Van een onzer verslaggevers
Willemstad - Statenvoorzitter, Charetti America-Francisca (MFK) heeft in de Tweede Kamer gisteren de kans aangegrepen om tijdens haar spreektijd over een maritiem verdrag tussen de Dominicaanse Republiek en het Koninkrijk der Nederlanden, het democratisch deficit aan te kaarten.
Zij had geen inhoudelijk commentaar op het verdrag an sich, maar stelde ‘een oprecht en bijzonder verzoek te doen aan deze Kamer, en aan de Staten-Generaal in het algemeen, om de parlementen van de andere landen binnen het Koninkrijk een gelijkwaardige positie te geven bij dergelijke processen binnen het Koninkrijk’. Zij vindt dat landen in een zo vroeg mogelijk stadium moeten worden betrokken bij de totstandkoming van verdragen die ook de eilanden aangaan. ,,Dit geldt des te meer indien bijvoorbeeld een verdrag zal kunnen leiden tot financiële voordelen voor de Caribische landen omdat zij hierdoor bepaalde economische activiteiten kunnen ontplooien”, zo voerde zij aan.
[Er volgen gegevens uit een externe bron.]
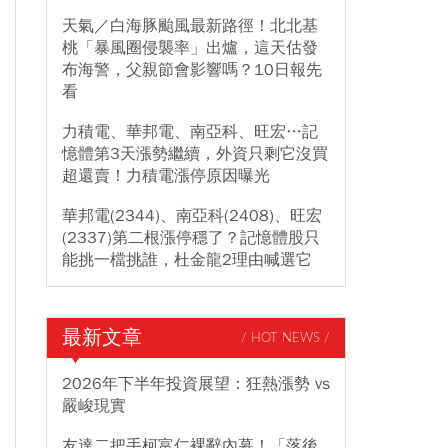
天氣／白海豚颱風最新路徑！北北基
桃「暴風圈侵襲率」出爐，這天估發
布海警，父親節會影響嗎？10日報先
看
力積電、華邦電、南亞科、旺宏…記
憶體第3天漲勢繼續，外資只剩它沒買
超還賣！力積電漲停原因曝光
華邦電(2344)、南亞科(2408)、旺宏
(2337)第二根漲停穩了？記憶體股只
能挑一檔挑誰，杜金龍2理由喊選它
最新文章
/ HOT NEWS /
2026年下半年投資展望：狂熱漲勢 vs
嚴峻現實
友達二把手柯富仁裸辭內幕！「落後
Ook Statenleden Sheldry Osepa (PNP) en Amerigo Thodé (MFK) mochten spreken.
Osepa begon zijn speech in het Papiaments en zei: ,,Wij zijn hier aanwezig om onze stem te laten horen. Alleen door mee te doen, zal het Koninkrijk Curacao serieus nemen.” Dat de Caribische landen weinig participeren en inbreng hebben heeft volgens hem te maken met een gebrek aan institutionele capaciteit. Daarom suggereert Osepa: ,,Wellicht wordt het tijd om de capaciteit ter beschikking van de landen te stellen, nu buitenlandse betrekking een Koninkrijksaangelegenheid is. Wij denken aan mogelijkheden waar gebruik gemaakt kan worden van bijzondere expertise afhankelijk van het onderwerp.”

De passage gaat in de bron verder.